Don’t Stop Networking


Connections are crucial for every startup company owner. When you first open your business the people that you know in the industry are essential for your growth. As you develop your brand recognition and financial capital you should keep networking with the same eagerness of your early days. This strategy will keep you open for new opportunities, customers and talented employees that make their way into the market.

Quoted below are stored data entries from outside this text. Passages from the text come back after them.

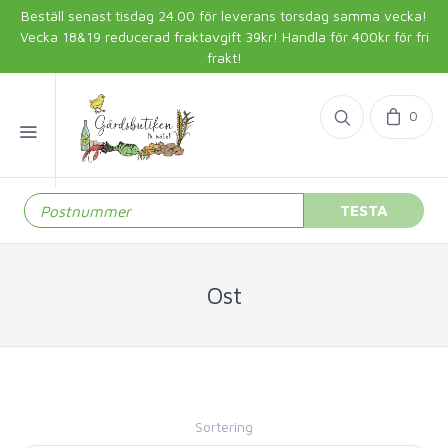
Beställ senast tisdag 24.00 för leverans torsdag samma vecka!
Vecka 18&19 reducerad fraktavgift 39kr! Handla för 400kr för fri
frakt!
0
TESTA
Ost
Sortering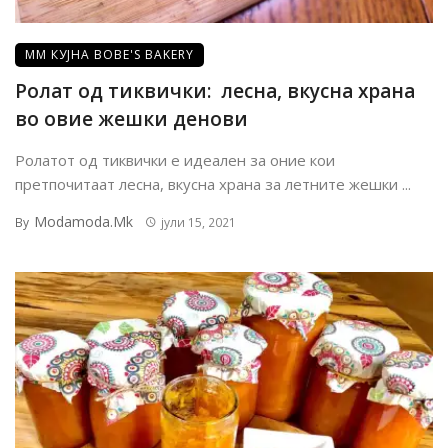
ММ КУЈНА BOBE'S BAKERY
Ролат од тиквички: лесна, вкусна храна
во овие жешки денови
Ролатот од тиквички е идеален за оние кои
претпочитаат лесна, вкусна храна за летните жешки ...
Modamoda.mk
By
јули 15, 2021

Do Keep the Satisfaction of Your Best Employees


Great talent is difficult to find for every startup company owner, and especially for new entrepreneurs. If you get the chance to stumble upon some diamonds in the rough, do not hesitate to hire them and treat them rightly. The professional headhunters are always on the lookout for wonderkid employees, and it would be a shame to lose your best workers to large companies before you even get your business off the ground.  Find the balance between money and loyalty and consider them having a stake in the business.  If they see a financial reward on the back end, they may be more flexible with you on pay at the beginning and have a vested interested in the operation’s success.


Don’t Spoil Your Workers


On the other hand, you must keep an objective assessment of your employees. Spoiling them too much or praising them for banal achievements can severely damage your company’s fortunes. In time, you become emotionally attached to mediocre workers and keep them in positions where new, talented employees would excel.  Employees are not your friends.  I have broken my own rule on occasion but there was a clear understanding that business is business and if I put my foot in your backside once in a while – it is forgotten when tipping back a cold one outside of work hours.  Many people can’t do that.


Do Delegate Tasks


Many entrepreneurs running startup companies have the false belief of being able to cover every position in the office. While nobody is debating your multitasking abilities, you should consider delegating your tasks to your partners or employees. This practice enables problem-solving from different perspectives and allows you to focus only on the most important parts of your strategy.  So, when I spoke of wearing multiple hats, that doesn’t mean you have to do everything, so delegate what makes sense not to waste your time doing.


Don’t Lose Hope


Last, but not least, you should not let early failures intimidate you. It is quite common for most new business owners to stumble in the beginning.  What is important is how you keep from falling and what you learn from it.  And – don’t make the same mistake twice.  Remember that the definition of insanity is doing the same thing over and over, expecting a different result.  It is crucial that you keep your optimism and focus on your goals even if the boat catches a bit of water after leaving the shore.